Input data
────
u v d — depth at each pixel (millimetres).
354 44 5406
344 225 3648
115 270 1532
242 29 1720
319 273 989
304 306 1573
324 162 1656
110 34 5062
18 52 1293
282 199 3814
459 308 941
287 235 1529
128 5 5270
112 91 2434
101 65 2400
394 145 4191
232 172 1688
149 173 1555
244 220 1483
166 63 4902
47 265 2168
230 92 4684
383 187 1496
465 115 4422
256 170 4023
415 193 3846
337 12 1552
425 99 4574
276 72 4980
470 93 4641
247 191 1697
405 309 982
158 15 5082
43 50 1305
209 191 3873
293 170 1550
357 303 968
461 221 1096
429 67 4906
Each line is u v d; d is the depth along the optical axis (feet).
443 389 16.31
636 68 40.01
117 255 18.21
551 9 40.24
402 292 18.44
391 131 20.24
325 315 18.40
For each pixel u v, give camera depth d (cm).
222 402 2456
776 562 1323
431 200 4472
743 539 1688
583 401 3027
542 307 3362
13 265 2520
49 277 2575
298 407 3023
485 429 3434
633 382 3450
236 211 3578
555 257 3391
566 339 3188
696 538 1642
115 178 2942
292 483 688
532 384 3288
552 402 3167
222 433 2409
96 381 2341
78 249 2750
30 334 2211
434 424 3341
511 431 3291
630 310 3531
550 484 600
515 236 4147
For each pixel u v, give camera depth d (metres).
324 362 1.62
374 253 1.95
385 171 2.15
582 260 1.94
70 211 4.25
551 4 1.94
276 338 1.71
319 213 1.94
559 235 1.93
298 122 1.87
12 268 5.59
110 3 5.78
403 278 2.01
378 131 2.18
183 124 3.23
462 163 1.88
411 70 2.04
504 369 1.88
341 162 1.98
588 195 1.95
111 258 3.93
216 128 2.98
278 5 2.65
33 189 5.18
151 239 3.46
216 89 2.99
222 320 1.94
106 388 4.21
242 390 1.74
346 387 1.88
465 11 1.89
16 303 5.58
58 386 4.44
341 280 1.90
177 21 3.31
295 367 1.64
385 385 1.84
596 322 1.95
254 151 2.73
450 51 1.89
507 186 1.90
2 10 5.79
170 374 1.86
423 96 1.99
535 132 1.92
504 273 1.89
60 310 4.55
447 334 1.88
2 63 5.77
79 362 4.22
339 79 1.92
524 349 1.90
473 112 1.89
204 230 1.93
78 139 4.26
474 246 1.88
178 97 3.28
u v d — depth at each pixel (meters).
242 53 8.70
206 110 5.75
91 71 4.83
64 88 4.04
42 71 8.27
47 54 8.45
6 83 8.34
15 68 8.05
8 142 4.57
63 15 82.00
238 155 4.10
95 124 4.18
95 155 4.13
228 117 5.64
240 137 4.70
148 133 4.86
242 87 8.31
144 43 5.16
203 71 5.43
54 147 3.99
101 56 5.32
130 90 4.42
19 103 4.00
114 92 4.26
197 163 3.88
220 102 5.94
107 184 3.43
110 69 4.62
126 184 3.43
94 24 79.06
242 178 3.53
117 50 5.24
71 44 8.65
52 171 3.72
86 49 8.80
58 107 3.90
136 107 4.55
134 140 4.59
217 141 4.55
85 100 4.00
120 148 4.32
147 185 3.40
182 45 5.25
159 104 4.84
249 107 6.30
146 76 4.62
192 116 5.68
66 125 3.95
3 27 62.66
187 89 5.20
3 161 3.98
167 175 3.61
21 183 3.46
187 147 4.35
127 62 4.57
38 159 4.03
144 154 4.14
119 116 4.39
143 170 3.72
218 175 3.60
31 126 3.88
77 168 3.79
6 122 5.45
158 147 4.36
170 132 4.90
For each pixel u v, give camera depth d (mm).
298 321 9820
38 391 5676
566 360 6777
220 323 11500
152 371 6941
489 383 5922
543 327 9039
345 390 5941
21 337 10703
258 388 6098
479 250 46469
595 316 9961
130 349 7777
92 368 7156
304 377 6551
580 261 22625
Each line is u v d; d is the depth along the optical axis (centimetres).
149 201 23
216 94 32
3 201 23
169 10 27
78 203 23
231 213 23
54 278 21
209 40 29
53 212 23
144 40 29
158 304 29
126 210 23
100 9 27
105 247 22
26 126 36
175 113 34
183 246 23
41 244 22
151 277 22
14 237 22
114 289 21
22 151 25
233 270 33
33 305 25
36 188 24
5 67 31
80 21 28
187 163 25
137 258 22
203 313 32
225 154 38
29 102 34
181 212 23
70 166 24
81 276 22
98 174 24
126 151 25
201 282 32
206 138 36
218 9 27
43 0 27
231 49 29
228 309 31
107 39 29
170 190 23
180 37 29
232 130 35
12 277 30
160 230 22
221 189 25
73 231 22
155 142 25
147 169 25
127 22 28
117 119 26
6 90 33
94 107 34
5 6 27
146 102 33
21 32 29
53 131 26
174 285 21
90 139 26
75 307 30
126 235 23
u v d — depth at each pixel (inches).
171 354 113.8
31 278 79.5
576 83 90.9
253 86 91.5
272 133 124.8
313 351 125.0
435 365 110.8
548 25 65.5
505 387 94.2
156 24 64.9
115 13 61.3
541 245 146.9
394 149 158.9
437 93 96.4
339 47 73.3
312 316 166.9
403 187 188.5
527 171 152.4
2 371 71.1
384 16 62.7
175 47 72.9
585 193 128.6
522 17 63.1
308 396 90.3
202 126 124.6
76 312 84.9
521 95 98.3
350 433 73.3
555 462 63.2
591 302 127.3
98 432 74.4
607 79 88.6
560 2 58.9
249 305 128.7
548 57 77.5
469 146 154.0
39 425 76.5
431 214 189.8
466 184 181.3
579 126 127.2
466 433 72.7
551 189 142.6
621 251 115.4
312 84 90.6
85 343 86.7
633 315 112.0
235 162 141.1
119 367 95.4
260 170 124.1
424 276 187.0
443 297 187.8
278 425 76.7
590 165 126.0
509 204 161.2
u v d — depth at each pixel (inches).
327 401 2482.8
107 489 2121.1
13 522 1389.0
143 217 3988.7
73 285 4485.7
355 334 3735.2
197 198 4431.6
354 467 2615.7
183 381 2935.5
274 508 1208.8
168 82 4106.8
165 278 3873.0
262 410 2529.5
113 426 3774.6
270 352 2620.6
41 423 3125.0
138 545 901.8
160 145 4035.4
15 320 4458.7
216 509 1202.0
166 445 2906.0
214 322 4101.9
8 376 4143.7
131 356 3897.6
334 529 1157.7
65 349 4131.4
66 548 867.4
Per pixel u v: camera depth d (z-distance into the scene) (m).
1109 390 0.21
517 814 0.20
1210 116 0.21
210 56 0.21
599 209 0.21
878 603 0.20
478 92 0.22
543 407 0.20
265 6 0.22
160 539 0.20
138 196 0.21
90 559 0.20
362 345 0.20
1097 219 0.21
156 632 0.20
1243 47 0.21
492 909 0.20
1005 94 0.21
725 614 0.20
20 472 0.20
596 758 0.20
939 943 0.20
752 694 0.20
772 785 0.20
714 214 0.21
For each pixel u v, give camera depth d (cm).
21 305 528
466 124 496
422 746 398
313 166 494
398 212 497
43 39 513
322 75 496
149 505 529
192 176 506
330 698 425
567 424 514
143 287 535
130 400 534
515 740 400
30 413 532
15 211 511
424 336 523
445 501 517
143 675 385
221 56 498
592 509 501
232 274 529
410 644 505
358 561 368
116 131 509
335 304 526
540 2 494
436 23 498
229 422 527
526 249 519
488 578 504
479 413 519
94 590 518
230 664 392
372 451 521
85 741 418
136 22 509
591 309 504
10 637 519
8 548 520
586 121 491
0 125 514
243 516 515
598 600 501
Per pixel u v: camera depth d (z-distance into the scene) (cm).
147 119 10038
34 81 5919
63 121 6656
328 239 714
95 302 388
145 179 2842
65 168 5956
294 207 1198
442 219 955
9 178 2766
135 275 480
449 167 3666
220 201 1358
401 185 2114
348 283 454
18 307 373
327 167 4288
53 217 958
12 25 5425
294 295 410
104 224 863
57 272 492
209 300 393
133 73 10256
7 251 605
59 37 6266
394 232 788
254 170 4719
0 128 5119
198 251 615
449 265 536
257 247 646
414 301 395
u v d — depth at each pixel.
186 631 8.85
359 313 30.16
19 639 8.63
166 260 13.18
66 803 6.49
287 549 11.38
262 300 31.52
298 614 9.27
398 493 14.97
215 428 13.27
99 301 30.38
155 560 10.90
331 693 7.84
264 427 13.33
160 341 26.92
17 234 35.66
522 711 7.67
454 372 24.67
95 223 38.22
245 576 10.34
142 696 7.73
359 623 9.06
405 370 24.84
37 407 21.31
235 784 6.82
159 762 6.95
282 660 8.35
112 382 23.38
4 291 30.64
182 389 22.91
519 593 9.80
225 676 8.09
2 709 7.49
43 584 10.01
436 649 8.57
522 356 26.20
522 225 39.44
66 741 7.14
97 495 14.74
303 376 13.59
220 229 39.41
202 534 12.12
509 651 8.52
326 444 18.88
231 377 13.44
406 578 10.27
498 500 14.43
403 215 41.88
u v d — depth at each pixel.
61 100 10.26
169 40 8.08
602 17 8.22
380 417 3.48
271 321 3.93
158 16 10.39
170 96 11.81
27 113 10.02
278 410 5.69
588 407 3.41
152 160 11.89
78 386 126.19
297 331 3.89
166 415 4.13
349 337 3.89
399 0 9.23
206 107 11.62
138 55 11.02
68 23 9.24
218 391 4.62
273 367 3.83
────
Print exactly the lines from the beginning of the entries through the line with "405 309 982". Output nothing more.

u v d — depth at each pixel (millimetres).
354 44 5406
344 225 3648
115 270 1532
242 29 1720
319 273 989
304 306 1573
324 162 1656
110 34 5062
18 52 1293
282 199 3814
459 308 941
287 235 1529
128 5 5270
112 91 2434
101 65 2400
394 145 4191
232 172 1688
149 173 1555
244 220 1483
166 63 4902
47 265 2168
230 92 4684
383 187 1496
465 115 4422
256 170 4023
415 193 3846
337 12 1552
425 99 4574
276 72 4980
470 93 4641
247 191 1697
405 309 982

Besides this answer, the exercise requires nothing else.